[Collected data]
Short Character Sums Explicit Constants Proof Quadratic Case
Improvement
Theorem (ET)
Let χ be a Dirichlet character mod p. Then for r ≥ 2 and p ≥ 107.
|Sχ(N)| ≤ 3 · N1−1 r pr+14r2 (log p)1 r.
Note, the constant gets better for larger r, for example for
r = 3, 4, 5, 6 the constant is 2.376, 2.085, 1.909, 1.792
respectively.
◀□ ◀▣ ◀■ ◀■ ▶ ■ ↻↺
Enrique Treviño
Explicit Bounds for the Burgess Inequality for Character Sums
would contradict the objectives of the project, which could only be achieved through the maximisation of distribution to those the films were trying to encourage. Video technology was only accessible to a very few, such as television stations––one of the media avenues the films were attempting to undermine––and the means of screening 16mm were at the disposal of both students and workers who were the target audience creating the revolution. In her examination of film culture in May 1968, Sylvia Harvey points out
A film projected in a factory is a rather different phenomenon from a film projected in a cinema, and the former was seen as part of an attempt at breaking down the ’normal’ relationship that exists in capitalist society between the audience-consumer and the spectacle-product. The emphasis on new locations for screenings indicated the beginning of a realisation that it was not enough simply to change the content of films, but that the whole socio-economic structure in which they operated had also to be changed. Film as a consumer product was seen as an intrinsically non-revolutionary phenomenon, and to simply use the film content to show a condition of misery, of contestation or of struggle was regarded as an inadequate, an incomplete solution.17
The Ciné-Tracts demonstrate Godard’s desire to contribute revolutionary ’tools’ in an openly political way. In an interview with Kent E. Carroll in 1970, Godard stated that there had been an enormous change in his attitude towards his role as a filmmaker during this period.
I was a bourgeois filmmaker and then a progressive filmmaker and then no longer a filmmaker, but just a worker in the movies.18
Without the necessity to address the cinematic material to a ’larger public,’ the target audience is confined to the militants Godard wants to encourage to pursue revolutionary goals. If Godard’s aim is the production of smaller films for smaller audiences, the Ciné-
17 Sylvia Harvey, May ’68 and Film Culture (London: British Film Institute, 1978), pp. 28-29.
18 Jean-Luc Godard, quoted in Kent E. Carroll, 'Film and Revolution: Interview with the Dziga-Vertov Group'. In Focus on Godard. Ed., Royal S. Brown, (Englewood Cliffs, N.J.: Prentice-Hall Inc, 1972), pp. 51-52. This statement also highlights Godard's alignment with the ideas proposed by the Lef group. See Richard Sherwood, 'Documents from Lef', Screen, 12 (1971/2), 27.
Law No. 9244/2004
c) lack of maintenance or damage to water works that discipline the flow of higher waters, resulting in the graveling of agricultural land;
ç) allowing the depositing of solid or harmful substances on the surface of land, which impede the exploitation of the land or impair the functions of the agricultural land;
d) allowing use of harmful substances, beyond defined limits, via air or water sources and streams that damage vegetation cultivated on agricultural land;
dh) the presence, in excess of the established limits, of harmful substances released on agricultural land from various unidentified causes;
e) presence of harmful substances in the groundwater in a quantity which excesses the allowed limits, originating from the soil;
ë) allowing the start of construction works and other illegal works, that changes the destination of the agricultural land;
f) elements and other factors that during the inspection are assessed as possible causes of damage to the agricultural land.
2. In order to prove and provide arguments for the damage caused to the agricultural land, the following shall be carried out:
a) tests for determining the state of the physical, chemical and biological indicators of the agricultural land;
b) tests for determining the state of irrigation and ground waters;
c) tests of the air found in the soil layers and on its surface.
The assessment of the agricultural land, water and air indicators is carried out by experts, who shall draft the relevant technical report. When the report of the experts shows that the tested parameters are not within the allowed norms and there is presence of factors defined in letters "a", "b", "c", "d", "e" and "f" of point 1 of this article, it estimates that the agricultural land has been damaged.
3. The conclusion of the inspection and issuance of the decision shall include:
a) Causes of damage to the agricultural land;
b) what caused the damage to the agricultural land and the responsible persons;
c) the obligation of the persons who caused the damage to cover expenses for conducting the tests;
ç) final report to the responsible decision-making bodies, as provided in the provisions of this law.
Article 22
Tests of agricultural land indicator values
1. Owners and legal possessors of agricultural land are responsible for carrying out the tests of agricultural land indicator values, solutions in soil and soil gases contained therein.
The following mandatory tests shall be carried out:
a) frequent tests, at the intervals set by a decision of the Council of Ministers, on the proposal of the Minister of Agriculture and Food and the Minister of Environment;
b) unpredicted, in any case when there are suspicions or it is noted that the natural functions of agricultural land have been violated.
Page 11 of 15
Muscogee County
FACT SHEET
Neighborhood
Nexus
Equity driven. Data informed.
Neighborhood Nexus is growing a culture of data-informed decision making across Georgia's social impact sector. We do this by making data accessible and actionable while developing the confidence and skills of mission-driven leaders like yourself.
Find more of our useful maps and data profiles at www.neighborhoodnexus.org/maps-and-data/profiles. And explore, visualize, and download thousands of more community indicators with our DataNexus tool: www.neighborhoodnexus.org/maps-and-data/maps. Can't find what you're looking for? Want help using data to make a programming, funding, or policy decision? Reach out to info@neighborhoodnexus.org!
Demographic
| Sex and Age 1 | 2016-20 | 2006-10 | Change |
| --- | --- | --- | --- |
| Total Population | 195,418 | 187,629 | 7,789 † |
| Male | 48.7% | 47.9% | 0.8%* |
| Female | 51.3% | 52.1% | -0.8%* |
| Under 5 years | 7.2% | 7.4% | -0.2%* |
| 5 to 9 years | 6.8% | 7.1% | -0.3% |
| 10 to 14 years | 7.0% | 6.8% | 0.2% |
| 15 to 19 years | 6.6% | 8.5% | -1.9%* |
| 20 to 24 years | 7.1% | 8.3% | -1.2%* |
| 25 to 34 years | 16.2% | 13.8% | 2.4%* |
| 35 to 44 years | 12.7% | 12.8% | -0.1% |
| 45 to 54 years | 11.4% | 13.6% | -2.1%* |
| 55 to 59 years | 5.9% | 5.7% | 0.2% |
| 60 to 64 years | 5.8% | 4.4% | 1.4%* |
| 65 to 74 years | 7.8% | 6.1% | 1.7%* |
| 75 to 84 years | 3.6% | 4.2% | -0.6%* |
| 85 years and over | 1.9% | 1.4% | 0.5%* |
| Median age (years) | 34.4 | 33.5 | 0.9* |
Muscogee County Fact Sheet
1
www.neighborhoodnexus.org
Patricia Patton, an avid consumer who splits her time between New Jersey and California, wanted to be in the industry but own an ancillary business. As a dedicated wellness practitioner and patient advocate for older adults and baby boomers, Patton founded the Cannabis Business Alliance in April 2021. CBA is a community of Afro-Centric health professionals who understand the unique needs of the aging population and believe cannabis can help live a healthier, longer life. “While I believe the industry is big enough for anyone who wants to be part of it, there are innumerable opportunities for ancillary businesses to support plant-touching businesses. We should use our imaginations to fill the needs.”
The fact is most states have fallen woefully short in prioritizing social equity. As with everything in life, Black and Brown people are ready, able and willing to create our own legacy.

Aim of the task: All that belongs in your answer is the stretch of entries above from the line with "Equity driven. Data informed." through the line with "Neighborhood Nexus is", printed exactly.

Answer section:
Equity driven. Data informed.
Neighborhood Nexus is growing a culture of data-informed decision making across Georgia's social impact sector. We do this by making data accessible and actionable while developing the confidence and skills of mission-driven leaders like yourself.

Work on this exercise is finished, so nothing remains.